Prompt
Reproduce word for word everything from the line containing "มัจฉทานชาดก ชาดกว่าด้วย การให้ข้าวเป็นทานแก่ปลา" down to the line containing "be, így interaktívan végig tudjátok követni", with both of those lines included.
= Beginning of Section =
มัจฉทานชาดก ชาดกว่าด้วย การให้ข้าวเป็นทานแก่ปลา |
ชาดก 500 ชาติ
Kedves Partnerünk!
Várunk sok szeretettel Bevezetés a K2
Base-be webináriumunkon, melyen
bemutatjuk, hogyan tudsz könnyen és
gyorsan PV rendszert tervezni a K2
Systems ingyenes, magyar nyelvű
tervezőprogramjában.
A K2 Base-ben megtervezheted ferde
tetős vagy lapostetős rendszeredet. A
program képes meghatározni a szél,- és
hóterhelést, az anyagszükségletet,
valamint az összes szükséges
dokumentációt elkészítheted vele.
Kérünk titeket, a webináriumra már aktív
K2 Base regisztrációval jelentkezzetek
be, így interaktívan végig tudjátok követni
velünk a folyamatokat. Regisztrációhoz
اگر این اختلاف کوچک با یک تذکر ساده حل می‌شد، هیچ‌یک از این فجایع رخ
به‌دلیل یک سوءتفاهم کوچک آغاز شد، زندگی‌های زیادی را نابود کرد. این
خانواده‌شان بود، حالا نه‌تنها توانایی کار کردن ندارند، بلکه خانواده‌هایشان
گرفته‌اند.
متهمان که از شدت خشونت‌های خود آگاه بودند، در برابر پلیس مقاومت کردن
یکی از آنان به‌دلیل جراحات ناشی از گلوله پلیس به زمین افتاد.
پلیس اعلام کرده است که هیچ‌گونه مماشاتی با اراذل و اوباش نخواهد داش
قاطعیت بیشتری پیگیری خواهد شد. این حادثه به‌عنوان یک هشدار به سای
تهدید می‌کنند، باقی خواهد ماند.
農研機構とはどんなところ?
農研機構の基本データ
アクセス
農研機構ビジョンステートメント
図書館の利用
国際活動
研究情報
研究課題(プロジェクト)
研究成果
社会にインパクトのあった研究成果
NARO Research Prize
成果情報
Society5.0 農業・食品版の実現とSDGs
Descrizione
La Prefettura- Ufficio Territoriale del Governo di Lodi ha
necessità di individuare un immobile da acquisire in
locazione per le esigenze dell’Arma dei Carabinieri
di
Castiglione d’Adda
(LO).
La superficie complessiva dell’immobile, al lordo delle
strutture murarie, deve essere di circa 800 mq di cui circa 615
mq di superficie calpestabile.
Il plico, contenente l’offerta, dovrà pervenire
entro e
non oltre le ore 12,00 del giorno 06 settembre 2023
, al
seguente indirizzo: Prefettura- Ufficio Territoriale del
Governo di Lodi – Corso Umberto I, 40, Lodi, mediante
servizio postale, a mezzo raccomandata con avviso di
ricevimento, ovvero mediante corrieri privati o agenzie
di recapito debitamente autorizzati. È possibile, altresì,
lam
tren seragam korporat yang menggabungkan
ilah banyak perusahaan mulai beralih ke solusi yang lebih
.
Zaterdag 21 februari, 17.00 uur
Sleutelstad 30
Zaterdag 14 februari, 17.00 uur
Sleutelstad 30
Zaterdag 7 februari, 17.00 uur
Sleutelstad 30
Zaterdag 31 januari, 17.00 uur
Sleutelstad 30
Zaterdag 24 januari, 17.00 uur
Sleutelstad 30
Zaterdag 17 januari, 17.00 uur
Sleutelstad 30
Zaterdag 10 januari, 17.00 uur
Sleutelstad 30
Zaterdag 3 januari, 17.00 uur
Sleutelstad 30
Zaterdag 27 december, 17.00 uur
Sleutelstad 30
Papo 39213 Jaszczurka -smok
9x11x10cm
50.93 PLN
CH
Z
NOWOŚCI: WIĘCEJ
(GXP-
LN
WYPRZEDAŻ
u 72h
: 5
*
= End of Section =
= Beginning of Section =
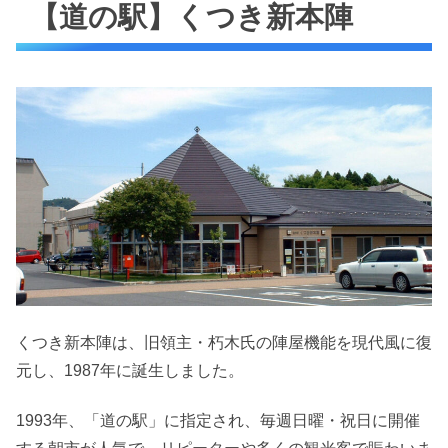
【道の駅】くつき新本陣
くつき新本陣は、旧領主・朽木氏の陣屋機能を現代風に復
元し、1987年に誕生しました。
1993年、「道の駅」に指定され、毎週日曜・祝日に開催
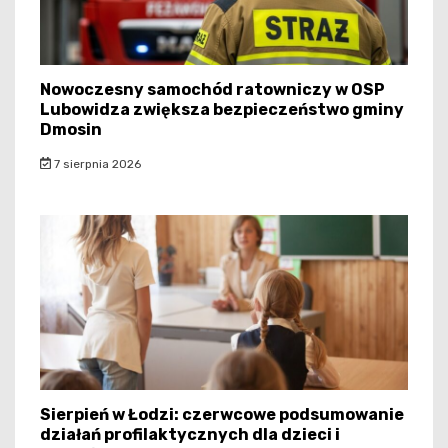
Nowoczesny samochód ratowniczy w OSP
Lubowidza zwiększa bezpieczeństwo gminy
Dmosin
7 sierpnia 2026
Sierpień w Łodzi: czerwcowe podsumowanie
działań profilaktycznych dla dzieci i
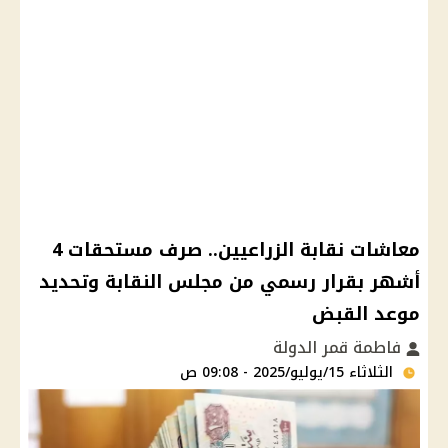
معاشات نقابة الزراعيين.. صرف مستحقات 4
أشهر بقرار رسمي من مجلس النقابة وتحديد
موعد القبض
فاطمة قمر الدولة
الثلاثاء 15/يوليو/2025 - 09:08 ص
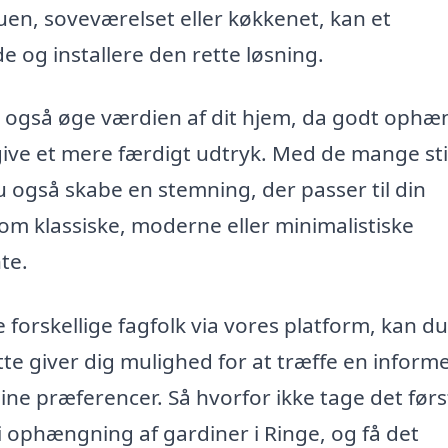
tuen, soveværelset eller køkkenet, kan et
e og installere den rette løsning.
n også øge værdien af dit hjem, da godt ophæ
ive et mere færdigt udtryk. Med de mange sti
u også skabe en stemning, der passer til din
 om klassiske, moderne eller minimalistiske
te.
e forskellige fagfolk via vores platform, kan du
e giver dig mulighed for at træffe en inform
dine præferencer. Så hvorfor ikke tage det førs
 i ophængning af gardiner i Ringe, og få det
= End of Section =
Task output
มัจฉทานชาดก ชาดกว่าด้วย การให้ข้าวเป็นทานแก่ปลา |
ชาดก 500 ชาติ
Kedves Partnerünk!
Várunk sok szeretettel Bevezetés a K2
Base-be webináriumunkon, melyen
bemutatjuk, hogyan tudsz könnyen és
gyorsan PV rendszert tervezni a K2
Systems ingyenes, magyar nyelvű
tervezőprogramjában.
A K2 Base-ben megtervezheted ferde
tetős vagy lapostetős rendszeredet. A
program képes meghatározni a szél,- és
hóterhelést, az anyagszükségletet,
valamint az összes szükséges
dokumentációt elkészítheted vele.
Kérünk titeket, a webináriumra már aktív
K2 Base regisztrációval jelentkezzetek
be, így interaktívan végig tudjátok követni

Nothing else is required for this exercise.